▸ TASK DETAILS: Look through the entries that follow and count the lines with the word "here". The reply is that number alone.

▸ ENTRIES SUPPLIED:
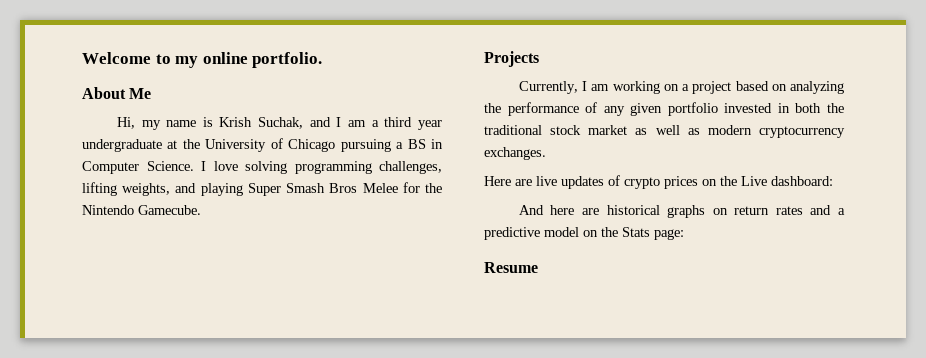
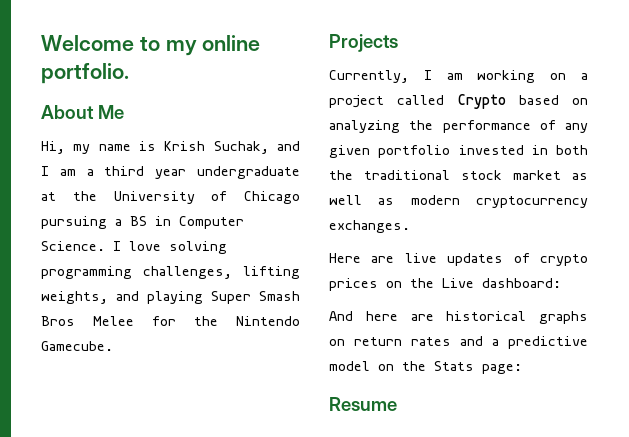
(732, 87) none -> [397,94,506,109] called Crypto

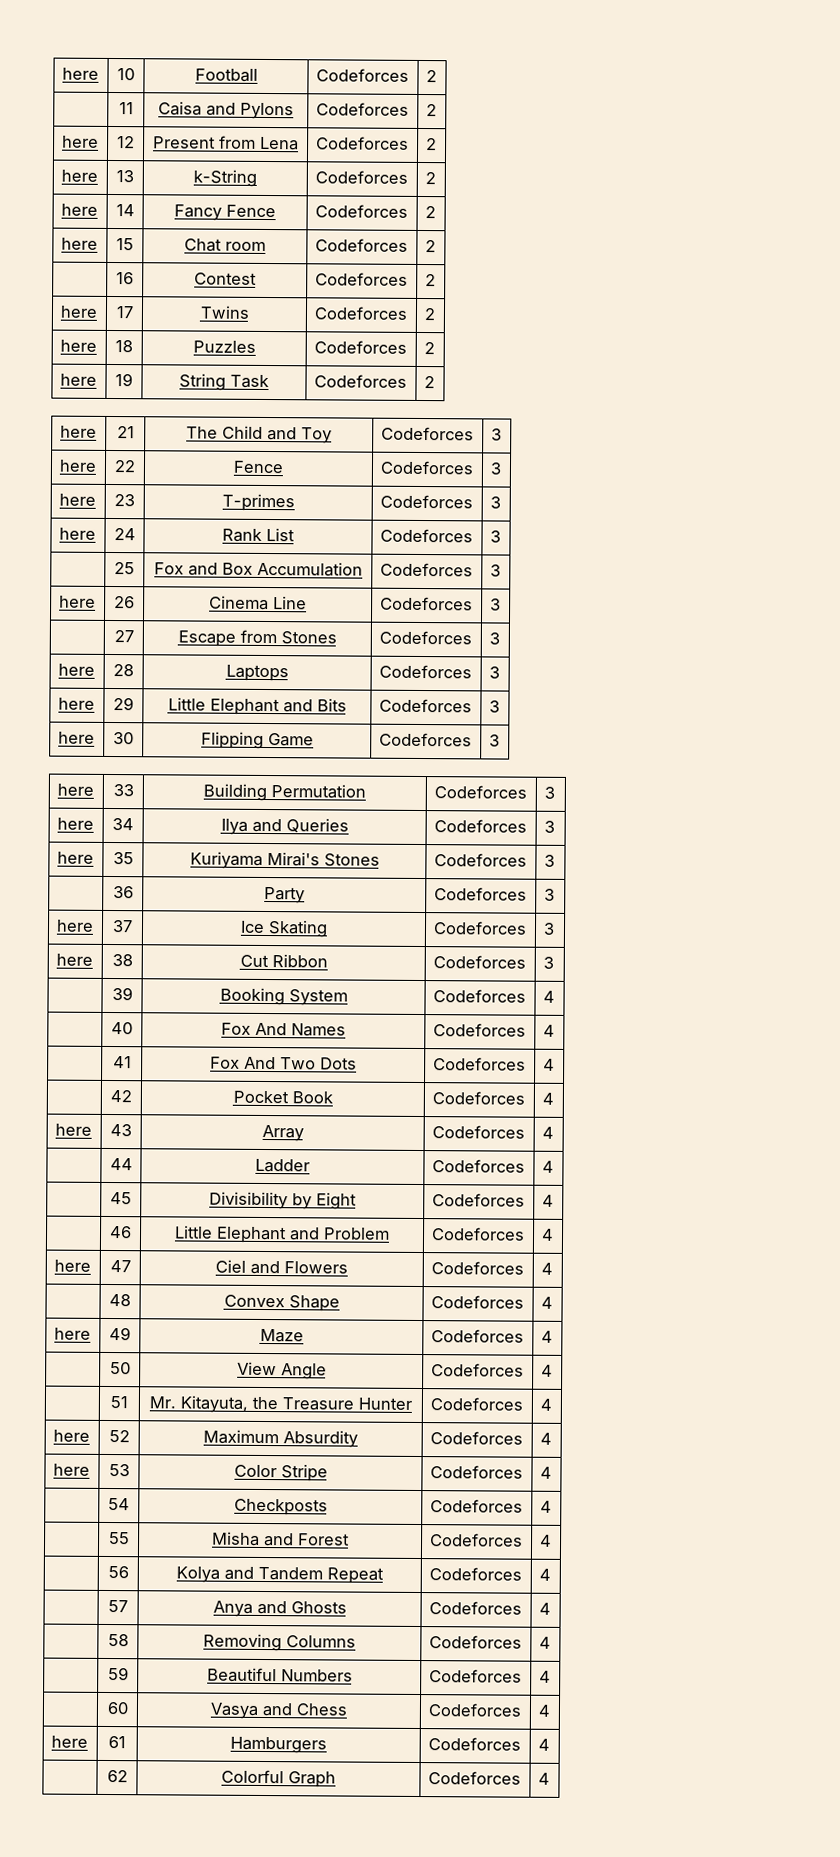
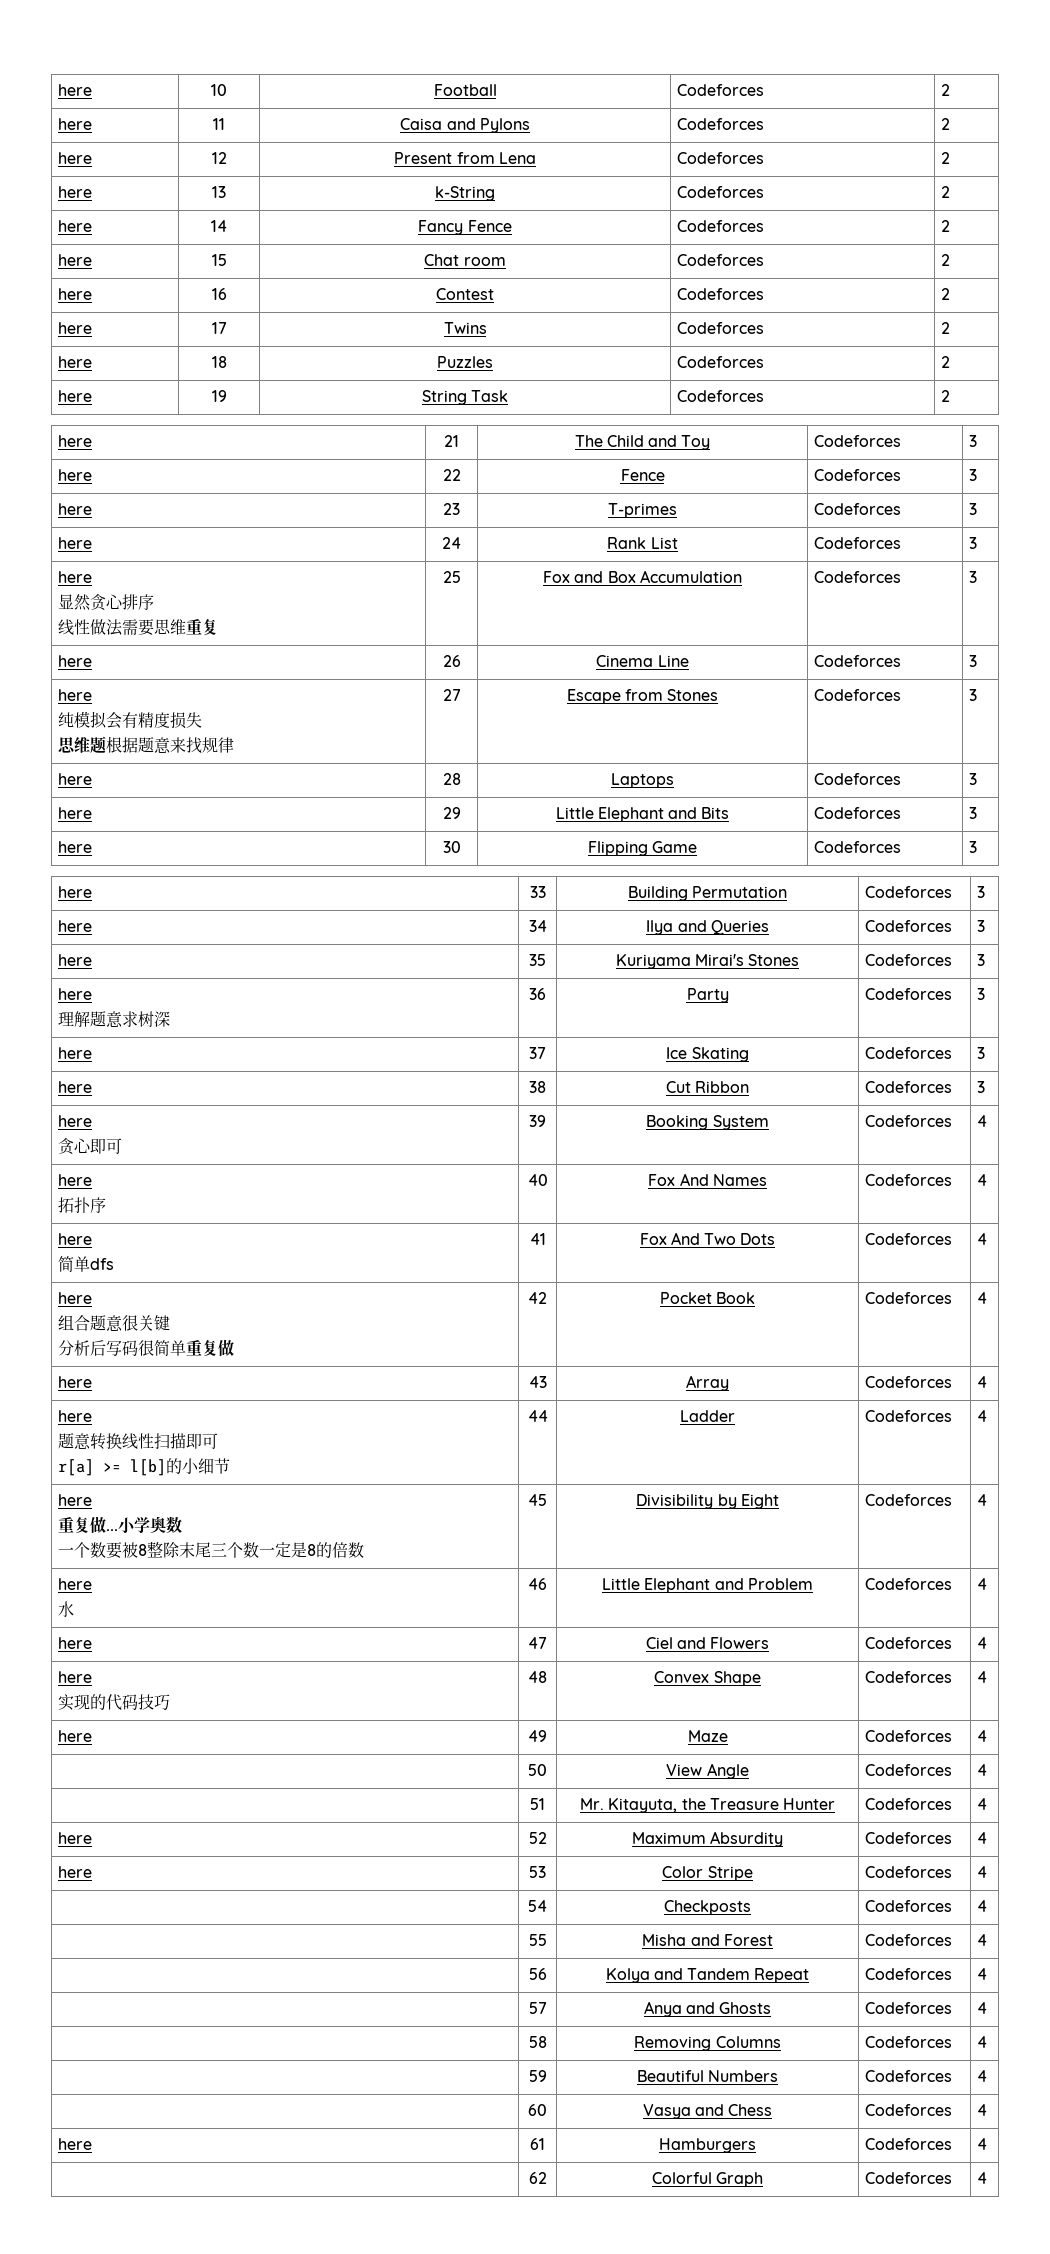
(437, 76) none -> [58,118,93,130] here
(436, 246) none -> [58,288,93,300] here
(501, 536) none -> [58,571,93,583] [58,594,155,611] [58,618,219,636] here // 显然贪心排序 // 线性做法需要思维重复
(501, 604) none -> [58,689,93,701] [58,711,203,729] [58,736,235,754] here // 纯模拟会有精度损失 // 思维题根据题意来找规律
(555, 860) none -> [58,988,93,1000] [58,1011,171,1028] here // 理解题意求树深
(554, 962) none -> [58,1115,93,1127] [58,1138,123,1155] here // 贪心即可
(555, 996) none -> [58,1174,93,1186] [58,1197,107,1214] here // 拓扑序
(555, 1030) none -> [58,1233,93,1245] [58,1256,115,1272] here // 简单dfs
(555, 1064) none -> [58,1292,93,1304] [58,1315,171,1332] [58,1339,235,1357] here // 组合题意很关键 // 分析后写码很简单重复做
[109,1157,133,1171] [255,1158,310,1173] [431,1159,525,1173] [541,1160,554,1173] | 44 | Ladder | Codeforces | 4 // -> [58,1410,93,1422] [58,1433,219,1450] [58,1458,231,1476] [527,1410,548,1422] [680,1410,735,1422] [865,1410,953,1422] [977,1410,988,1422] [58,1494,93,1506] [58,1516,183,1534] [58,1541,365,1559] here // 题意转换线性扫描即可 // r[a] >= l[b]的小细节 | 44 | Ladder | Codeforces | 4 // here // 重复做...小学奥数 // 一个数要被8整除末尾三个数一定是8的倍数
(554, 1200) none -> [58,1578,93,1590] [58,1601,75,1617] here // 水
(553, 1268) none -> [58,1671,93,1683] [58,1694,171,1711] here // 实现的代码技巧

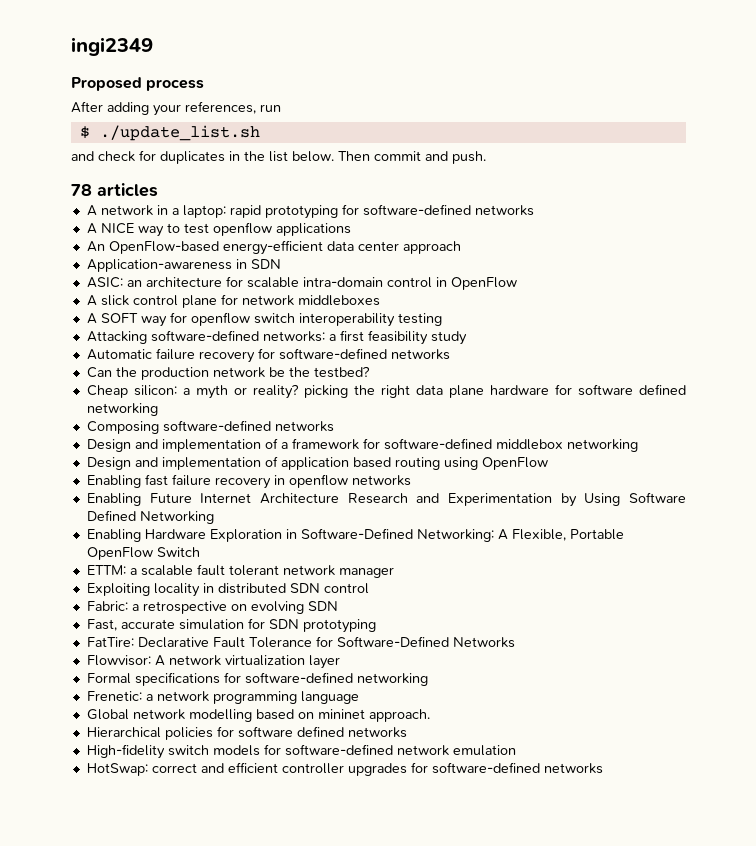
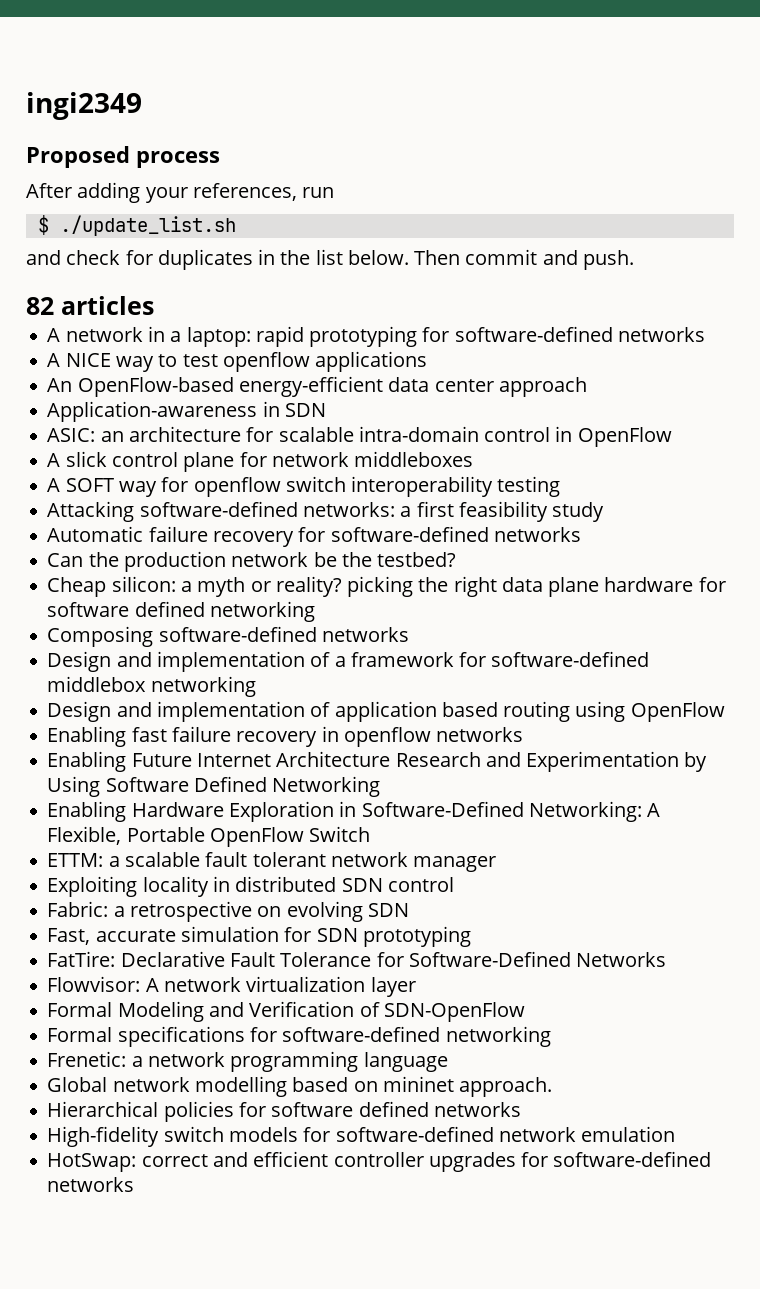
[71,184,92,196] 78 -> [26,297,54,315] 82
(340, 662) none -> [47,1001,525,1022] // Formal Modeling and Verification of SDN-OpenFlow

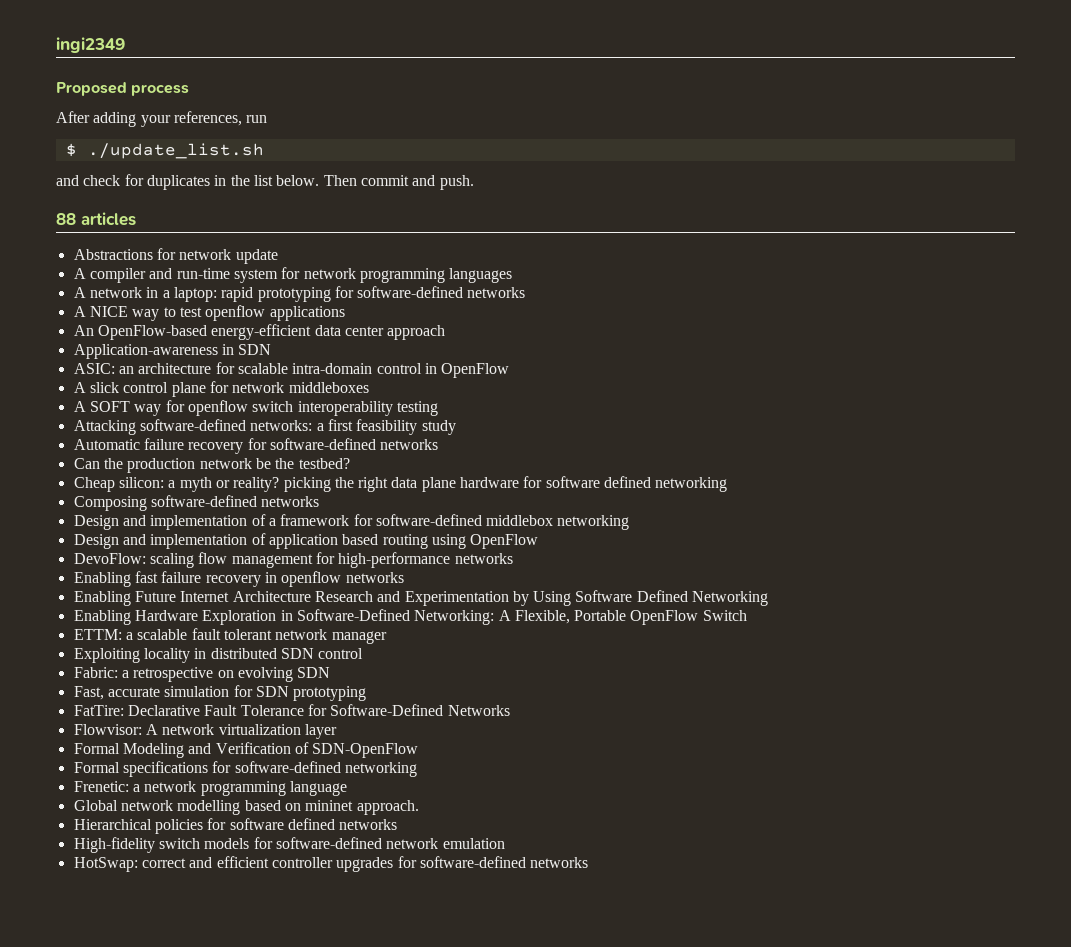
[26,297,54,315] 82 -> [56,213,76,225] 88
(154, 305) none -> [73,248,278,264] [73,267,513,283] // Abstractions for network update // A compiler and run-time system for network programming languages
(725, 712) none -> [73,552,513,568] // DevoFlow: scaling flow management for high-performance networks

▸ TASK RESULT: 12